== Okuma metni
Kadınlar Birlikte Güçlü uzun soluklu bir kampanya ile mücadelesini sürdürecek
- 09:03 6 Ekim 2019
- Güncel
Safiye Alağaş
İSTANBUL - Kadınlar Birlikte Güçlü oluşumu, kadına yönelik şiddet ve katliamlara karşı, “Kadın Cinayetlerini Acil Önle” sloganıyla başlattığı kampanyayı örgütlüyor. Kadınlar Birlikte Güçlü oluşumundan Tülay Korkutan, kadın katliamlarındaki artışa dikkat çekerek, “Bir savaşta çıkabilecek korkunç rakamlar ancak devletin önleme politikası yok” dedi.
Kadınlar Birlikte Güçlü oluşumu, kadına yönelik şiddet ve katliamlara karşı 25 Kasım Kadına Yönelik Şiddete Karşı Uluslararası Mücadele Günü'ne kadar sürecek bir kampanya başlattı. "Cinayet haberi okumaya tahammülümüz kalmadı" diyerek “Kadın Cinayetlerini Acil Önle” sloganıyla başlattıkları kampanyanın ilk etabı 25 Kasım’a kadar devam edecek. Kampanya 25 Kasım’dan sonra farklı planlamalarla devam edecek. Kadınlar Birlikte Güçlü oluşumundan Tülay Korkutan ile kadına yönelik şiddeti, kampanyayı konuştuk.
*Kadınlar Birlikte Güçlü oluşumu nasıl ortaya çıktı?
====
● Yazılı talep 1: Girdilerin en başından "h=10 m=29 s=41" ifadesinin geçtiği satıra kadar her şeyi, iki ucu da dahil olmak üzere hiçbir değişiklik yapmadan aktarın.
Okuma metni ile girdiler birbirinden bağımsız iki ayrı malzemedir.
== Sağlanan bilgiler
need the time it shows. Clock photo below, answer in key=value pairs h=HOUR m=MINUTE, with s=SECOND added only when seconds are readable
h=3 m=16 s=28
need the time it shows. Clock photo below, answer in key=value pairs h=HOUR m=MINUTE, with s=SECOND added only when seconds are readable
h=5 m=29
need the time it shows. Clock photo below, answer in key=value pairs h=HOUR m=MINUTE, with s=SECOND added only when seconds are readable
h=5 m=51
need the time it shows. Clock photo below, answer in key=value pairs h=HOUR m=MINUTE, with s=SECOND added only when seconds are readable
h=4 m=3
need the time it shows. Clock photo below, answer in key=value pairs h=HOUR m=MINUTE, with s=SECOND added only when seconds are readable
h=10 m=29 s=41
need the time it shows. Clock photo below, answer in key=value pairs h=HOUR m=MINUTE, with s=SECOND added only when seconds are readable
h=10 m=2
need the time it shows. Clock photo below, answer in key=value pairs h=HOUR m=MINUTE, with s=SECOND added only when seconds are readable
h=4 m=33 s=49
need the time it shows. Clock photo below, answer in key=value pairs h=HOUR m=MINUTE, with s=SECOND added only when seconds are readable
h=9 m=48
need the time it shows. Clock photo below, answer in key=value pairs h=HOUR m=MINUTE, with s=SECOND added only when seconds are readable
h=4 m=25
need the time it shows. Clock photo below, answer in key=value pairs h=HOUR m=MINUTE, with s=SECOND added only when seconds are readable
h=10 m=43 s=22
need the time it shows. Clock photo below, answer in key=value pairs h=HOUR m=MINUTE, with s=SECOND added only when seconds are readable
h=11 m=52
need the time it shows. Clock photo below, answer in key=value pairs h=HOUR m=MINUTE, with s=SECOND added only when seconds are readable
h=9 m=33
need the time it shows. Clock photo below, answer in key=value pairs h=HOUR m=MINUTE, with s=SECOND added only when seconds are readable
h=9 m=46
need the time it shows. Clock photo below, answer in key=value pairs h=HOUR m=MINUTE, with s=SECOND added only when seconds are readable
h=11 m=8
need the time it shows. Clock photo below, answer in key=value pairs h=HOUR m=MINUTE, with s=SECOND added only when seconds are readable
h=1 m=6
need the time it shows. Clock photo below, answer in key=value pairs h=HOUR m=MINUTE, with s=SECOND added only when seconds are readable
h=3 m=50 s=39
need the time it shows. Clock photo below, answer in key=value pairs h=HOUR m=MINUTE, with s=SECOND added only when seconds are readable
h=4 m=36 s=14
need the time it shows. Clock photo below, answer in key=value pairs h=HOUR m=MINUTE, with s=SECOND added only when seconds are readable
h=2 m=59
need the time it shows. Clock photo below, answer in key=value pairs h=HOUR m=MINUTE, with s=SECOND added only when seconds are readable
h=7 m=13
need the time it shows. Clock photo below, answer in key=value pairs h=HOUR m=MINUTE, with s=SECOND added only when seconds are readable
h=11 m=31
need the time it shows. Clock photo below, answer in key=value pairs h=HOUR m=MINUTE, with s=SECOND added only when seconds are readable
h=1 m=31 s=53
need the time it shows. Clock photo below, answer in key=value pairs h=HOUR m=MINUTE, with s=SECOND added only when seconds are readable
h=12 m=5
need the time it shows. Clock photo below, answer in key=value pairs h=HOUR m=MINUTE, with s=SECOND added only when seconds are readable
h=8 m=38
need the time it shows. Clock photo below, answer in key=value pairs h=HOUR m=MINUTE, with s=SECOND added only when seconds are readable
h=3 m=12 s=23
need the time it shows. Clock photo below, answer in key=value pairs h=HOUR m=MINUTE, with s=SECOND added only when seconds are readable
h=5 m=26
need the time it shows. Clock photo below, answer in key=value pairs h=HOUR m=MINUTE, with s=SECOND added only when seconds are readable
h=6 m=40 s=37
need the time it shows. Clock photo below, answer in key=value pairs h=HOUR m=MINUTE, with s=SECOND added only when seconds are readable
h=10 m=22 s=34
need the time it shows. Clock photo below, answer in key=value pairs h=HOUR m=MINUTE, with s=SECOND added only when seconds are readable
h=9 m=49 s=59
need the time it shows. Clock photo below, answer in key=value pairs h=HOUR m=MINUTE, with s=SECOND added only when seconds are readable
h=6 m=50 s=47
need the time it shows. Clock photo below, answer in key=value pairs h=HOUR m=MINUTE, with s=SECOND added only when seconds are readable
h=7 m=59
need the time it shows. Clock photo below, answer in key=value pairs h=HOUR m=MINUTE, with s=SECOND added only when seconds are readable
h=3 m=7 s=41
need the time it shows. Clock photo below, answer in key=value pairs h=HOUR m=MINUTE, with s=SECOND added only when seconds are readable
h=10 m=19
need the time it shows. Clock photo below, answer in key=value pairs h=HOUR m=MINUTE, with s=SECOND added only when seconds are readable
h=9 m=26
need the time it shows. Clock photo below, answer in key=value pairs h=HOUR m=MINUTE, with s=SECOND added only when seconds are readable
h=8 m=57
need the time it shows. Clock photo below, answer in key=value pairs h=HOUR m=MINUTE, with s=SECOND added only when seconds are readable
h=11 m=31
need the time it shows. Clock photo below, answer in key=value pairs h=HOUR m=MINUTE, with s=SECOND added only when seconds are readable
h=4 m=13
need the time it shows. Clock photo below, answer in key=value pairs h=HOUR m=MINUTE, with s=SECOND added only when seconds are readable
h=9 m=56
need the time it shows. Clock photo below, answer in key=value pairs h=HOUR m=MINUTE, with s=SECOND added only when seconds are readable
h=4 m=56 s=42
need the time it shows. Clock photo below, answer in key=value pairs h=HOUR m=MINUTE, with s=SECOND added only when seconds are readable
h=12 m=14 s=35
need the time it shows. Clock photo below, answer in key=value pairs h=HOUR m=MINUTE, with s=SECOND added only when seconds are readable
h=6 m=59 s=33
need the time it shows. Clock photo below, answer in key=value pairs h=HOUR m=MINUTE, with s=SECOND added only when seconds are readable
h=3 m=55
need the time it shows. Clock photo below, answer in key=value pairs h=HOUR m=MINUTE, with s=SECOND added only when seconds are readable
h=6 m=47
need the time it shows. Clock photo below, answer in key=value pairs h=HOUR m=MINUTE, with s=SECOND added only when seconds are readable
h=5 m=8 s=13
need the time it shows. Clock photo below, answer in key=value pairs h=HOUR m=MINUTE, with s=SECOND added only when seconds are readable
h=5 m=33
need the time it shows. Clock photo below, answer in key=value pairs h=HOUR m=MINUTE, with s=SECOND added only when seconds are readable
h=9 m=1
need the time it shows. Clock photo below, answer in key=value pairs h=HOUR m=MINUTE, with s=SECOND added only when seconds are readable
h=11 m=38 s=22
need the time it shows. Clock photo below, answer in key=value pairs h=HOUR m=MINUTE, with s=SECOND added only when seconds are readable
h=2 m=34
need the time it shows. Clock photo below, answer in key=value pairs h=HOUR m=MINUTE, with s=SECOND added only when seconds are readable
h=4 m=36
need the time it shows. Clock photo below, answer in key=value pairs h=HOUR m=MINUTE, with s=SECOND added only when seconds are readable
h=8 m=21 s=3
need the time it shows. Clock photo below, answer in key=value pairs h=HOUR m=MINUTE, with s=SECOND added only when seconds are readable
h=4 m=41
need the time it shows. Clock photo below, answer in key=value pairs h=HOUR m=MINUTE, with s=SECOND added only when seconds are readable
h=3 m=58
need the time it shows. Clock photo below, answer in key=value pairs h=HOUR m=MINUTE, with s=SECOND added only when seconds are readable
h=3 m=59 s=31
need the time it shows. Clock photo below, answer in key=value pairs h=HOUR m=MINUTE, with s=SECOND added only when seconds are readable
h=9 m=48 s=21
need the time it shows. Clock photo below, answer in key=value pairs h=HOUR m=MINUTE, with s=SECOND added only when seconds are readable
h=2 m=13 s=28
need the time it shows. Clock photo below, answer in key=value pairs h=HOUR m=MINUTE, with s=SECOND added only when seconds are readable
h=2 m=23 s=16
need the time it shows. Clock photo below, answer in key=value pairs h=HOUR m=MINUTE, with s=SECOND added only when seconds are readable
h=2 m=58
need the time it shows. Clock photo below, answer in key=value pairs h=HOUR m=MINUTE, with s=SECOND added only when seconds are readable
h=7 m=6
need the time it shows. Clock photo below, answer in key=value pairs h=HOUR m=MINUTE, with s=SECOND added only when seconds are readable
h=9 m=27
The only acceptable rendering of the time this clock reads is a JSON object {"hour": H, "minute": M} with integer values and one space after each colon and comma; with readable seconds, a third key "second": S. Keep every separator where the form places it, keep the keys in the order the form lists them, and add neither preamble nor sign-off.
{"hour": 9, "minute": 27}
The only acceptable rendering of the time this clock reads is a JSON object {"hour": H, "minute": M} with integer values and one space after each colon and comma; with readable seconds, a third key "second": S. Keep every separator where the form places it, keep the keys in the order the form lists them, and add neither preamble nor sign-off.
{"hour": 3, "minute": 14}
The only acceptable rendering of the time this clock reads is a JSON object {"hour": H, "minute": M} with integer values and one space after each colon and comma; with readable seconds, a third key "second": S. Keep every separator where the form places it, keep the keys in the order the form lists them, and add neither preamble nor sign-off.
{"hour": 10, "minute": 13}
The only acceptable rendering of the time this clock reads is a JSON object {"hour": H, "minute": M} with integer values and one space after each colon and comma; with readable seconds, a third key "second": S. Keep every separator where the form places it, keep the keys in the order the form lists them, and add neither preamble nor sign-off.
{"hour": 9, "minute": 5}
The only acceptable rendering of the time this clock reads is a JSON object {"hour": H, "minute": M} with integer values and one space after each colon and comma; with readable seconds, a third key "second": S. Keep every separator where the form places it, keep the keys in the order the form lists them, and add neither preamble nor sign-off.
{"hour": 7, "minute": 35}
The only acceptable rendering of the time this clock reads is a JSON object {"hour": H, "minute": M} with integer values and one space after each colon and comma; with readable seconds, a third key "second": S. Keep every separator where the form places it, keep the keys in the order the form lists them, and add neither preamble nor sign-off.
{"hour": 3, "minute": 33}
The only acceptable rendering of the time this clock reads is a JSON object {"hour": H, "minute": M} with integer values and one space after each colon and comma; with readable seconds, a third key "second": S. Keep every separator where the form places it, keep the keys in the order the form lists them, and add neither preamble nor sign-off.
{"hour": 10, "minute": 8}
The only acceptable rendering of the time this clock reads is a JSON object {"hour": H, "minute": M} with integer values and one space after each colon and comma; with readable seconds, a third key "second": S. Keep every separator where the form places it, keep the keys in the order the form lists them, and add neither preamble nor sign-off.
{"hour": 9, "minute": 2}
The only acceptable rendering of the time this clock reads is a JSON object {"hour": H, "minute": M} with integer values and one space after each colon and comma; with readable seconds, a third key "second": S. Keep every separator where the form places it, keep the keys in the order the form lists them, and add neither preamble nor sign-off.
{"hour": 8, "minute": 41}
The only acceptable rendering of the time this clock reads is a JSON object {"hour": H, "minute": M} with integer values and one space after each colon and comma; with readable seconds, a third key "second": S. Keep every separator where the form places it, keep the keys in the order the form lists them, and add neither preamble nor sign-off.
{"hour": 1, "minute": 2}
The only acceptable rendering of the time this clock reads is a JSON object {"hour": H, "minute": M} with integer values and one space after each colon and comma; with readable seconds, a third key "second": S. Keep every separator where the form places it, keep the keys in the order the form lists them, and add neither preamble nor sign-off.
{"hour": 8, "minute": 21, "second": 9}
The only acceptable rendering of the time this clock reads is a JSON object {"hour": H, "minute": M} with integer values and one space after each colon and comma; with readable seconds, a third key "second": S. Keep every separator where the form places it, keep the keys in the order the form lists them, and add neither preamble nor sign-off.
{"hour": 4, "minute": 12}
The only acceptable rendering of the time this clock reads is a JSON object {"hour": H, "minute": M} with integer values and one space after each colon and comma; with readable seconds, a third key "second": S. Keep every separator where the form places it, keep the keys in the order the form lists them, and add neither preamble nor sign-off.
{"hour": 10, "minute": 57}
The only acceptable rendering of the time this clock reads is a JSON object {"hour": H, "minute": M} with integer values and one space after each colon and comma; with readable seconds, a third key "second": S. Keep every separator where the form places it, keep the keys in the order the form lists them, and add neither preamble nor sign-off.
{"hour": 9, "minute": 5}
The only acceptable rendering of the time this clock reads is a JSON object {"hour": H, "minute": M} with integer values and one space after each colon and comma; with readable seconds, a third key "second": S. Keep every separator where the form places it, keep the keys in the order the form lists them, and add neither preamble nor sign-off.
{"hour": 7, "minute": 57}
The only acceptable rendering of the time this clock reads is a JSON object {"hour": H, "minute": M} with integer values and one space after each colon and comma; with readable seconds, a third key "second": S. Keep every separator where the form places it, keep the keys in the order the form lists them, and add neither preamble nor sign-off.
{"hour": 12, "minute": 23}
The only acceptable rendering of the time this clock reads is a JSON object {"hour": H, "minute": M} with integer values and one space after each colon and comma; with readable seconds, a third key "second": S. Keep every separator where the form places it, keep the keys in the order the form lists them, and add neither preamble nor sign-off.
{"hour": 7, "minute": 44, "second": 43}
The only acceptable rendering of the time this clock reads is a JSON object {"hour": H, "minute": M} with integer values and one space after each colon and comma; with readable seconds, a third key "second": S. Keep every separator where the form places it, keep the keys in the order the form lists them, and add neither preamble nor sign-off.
====
● Yazılı talep 2: Okuma metnini iki cümleyle özetleyin.

● Eksiksiz yanıt 1:
need the time it shows. Clock photo below, answer in key=value pairs h=HOUR m=MINUTE, with s=SECOND added only when seconds are readable
h=3 m=16 s=28
need the time it shows. Clock photo below, answer in key=value pairs h=HOUR m=MINUTE, with s=SECOND added only when seconds are readable
h=5 m=29
need the time it shows. Clock photo below, answer in key=value pairs h=HOUR m=MINUTE, with s=SECOND added only when seconds are readable
h=5 m=51
need the time it shows. Clock photo below, answer in key=value pairs h=HOUR m=MINUTE, with s=SECOND added only when seconds are readable
h=4 m=3
need the time it shows. Clock photo below, answer in key=value pairs h=HOUR m=MINUTE, with s=SECOND added only when seconds are readable
h=10 m=29 s=41

● Eksiksiz yanıt 2: Kadınlar Birlikte Güçlü oluşumu, kadına yönelik şiddet ve katliamlara karşı "Kadın Cinayetlerini Acil Önle" sloganıyla bir kampanya başlattı; kampanyanın ilk etabı 25 Kasım'a kadar sürecek, ardından farklı planlamalarla devam edecek. Oluşumdan Tülay Korkutan, kadın katliamlarındaki artışa dikkat çekerek devletin önleme politikası olmadığını söyledi.